▶ [Entries drawn from a collection]
BEGIN
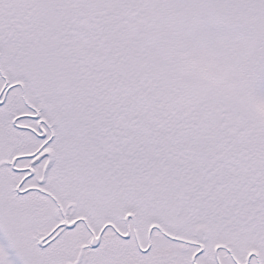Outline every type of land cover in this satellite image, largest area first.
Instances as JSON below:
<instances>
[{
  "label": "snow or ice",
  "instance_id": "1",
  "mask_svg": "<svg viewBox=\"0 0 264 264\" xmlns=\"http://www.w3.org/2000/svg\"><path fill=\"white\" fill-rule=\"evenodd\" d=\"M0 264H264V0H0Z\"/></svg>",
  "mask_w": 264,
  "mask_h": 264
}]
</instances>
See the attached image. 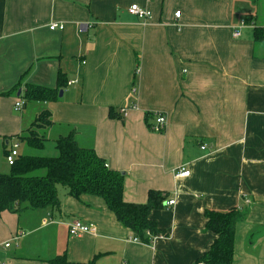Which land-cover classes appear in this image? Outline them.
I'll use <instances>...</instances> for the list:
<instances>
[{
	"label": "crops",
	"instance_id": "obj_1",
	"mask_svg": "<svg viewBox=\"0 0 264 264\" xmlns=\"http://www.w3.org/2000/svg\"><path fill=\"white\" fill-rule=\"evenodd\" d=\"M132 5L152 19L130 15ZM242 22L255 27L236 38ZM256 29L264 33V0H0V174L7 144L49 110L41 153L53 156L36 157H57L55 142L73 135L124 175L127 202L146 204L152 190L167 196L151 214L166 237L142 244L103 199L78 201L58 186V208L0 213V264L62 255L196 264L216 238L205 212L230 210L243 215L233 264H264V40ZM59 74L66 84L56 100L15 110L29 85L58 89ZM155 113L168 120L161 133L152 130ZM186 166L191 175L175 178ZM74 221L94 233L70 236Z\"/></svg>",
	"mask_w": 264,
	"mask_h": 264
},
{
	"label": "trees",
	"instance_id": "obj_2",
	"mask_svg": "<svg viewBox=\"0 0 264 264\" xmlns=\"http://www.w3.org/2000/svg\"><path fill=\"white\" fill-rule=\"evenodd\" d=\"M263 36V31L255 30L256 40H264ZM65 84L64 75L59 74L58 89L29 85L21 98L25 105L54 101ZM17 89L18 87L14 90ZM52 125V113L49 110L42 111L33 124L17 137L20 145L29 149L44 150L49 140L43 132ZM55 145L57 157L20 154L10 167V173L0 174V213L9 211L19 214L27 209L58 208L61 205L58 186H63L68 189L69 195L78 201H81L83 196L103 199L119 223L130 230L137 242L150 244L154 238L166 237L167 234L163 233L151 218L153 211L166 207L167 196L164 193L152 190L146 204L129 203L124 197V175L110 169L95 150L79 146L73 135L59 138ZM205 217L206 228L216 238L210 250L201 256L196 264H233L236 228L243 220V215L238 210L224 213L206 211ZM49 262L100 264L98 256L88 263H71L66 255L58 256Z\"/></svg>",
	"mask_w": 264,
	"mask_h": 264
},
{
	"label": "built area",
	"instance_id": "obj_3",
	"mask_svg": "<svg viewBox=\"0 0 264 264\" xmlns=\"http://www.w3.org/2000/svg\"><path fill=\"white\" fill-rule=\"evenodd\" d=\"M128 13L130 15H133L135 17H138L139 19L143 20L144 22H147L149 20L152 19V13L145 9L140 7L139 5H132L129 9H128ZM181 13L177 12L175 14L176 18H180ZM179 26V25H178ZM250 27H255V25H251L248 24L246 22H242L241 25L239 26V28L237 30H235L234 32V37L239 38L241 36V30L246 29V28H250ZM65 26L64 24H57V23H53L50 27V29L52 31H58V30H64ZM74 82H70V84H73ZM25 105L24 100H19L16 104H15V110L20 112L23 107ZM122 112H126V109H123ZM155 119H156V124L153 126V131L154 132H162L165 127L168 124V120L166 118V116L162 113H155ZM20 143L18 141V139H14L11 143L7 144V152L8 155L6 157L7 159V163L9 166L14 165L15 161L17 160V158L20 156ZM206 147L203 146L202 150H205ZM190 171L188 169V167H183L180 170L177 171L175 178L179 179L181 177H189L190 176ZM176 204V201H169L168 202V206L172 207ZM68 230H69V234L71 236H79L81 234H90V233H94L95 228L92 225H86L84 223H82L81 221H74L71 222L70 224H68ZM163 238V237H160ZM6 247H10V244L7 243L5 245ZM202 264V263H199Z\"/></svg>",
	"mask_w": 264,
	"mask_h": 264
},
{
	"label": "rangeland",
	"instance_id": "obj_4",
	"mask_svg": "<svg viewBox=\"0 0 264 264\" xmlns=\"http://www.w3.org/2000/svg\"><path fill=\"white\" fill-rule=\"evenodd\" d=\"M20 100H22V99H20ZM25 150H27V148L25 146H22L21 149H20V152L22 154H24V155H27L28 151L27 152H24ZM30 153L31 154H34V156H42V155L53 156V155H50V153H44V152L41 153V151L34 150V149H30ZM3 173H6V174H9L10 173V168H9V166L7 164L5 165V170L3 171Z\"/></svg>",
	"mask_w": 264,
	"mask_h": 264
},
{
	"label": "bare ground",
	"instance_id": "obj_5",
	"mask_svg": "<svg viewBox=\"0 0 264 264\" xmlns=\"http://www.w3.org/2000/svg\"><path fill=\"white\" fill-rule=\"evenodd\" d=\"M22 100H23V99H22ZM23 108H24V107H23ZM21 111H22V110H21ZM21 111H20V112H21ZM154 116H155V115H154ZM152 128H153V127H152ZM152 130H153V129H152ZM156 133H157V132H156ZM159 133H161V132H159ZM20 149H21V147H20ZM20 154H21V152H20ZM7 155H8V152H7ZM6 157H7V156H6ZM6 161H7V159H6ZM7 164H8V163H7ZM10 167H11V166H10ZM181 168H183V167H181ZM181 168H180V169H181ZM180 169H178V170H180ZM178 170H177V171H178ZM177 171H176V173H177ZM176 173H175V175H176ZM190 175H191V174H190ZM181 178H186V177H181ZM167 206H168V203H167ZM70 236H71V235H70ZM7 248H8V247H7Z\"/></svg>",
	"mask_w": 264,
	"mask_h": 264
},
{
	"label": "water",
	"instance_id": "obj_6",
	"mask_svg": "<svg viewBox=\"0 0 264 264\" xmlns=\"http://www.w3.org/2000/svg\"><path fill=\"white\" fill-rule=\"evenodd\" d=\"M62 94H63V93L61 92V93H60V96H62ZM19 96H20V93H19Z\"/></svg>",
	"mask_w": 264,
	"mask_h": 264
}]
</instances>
END
▶ [Set problem]
Pick out each line above that contains the word "label" and copy those lines.

▶ [Exercise response]
  "label": "snow or ice",
	"label": "crops",
	"label": "trees",
	"label": "built area",
	"label": "rangeland",
	"label": "bare ground",
	"label": "water",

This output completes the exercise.